该任务可以看作一个序列标注任务，所以基线模型采用的是ERNIE序列标注模型。

**PaddleNLP提供了ERNIE预训练模型常用序列标注模型，可以通过指定模型名字完成一键加载。PaddleNLP为了方便用户处理数据，内置了对于各个预训练模型对应的Tokenizer，可以完成文本token化，转token ID，文本长度截断等操作。**

文本数据处理直接调用tokenizer即可输出模型所需输入数据。



In [None]:
import os
import json

import paddle
from paddlenlp.transformers import ErnieGramTokenizer
from paddlenlp.transformers import ErnieGramForTokenClassification


label_map_path = os.path.join('data', "predicate2id.json")

if not (os.path.exists(label_map_path) and os.path.isfile(label_map_path)):
    sys.exit("{} dose not exists or is not a file.".format(label_map_path))
with open(label_map_path, 'r', encoding='utf8') as fp:
    label_map = json.load(fp)
    
num_classes = (len(label_map.keys()) - 2) * 2 + 2

# 补齐代码，理解TokenClassification接口含义，理解关系抽取标注体系和类别数由来
model = ErnieGramForTokenClassification.from_pretrained('ernie-gram-zh', num_classes=num_classes)
tokenizer = ErnieGramTokenizer.from_pretrained("ernie-gram-zh")

inputs = tokenizer(text="请输入测试样例", max_seq_len=20)

[2021-06-14 12:51:00,208] [    INFO] - Downloading https://paddlenlp.bj.bcebos.com/models/transformers/ernie_gram_zh/ernie_gram_zh.pdparams and saved to /home/aistudio/.paddlenlp/models/ernie-gram-zh
[2021-06-14 12:51:00,211] [    INFO] - Downloading ernie_gram_zh.pdparams from https://paddlenlp.bj.bcebos.com/models/transformers/ernie_gram_zh/ernie_gram_zh.pdparams
100%|██████████| 583566/583566 [00:15<00:00, 38382.83it/s]
[2021-06-14 12:51:25,475] [    INFO] - Downloading vocab.txt from https://paddlenlp.bj.bcebos.com/models/transformers/ernie_gram_zh/vocab.txt
100%|██████████| 78/78 [00:00<00:00, 3079.81it/s]


### Step2：加载并处理数据


从比赛官网下载数据集，解压存放于data/目录下并重命名为train_data.json, dev_data.json, test_data.json.

我们可以加载自定义数据集。
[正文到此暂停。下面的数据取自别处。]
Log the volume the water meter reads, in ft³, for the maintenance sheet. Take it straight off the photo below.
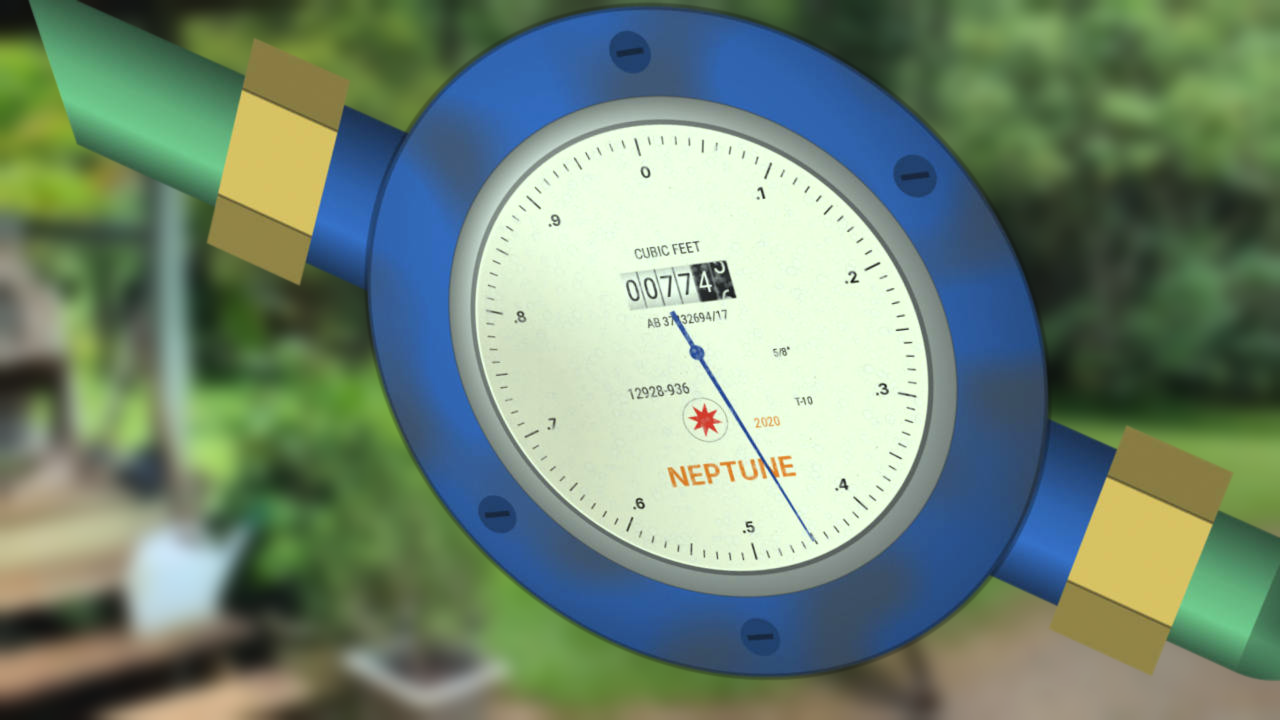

通过继承[`paddle.io.Dataset`](https://www.paddlepaddle.org.cn/documentation/docs/zh/api/paddle/io/Dataset_cn.html#dataset)，自定义实现`__getitem__` 和 `__len__`两个方法。


In [None]:
from typing import Dict
from typing import List
from typing import Optional
from typing import Union


import numpy as np
import paddle
from tqdm import tqdm
from paddlenlp.utils.log import logger

from data_loader import DataCollator
from data_loader import convert_example_to_feature
from data_loader import parse_label
from extract_chinese_and_punct import ChineseAndPunctuationExtractor


class DuIEDataset(paddle.io.Dataset):
    """
    Dataset of DuIE.
    """

    def __init__(
            self,
            input_ids: List[Union[List[int], np.ndarray]],
            seq_lens: List[Union[List[int], np.ndarray]],
            tok_to_orig_start_index: List[Union[List[int], np.ndarray]],
            tok_to_orig_end_index: List[Union[List[int], np.ndarray]],
            labels: List[Union[List[int], np.ndarray, List[str], List[Dict]]]):
        super(DuIEDataset, self).__init__()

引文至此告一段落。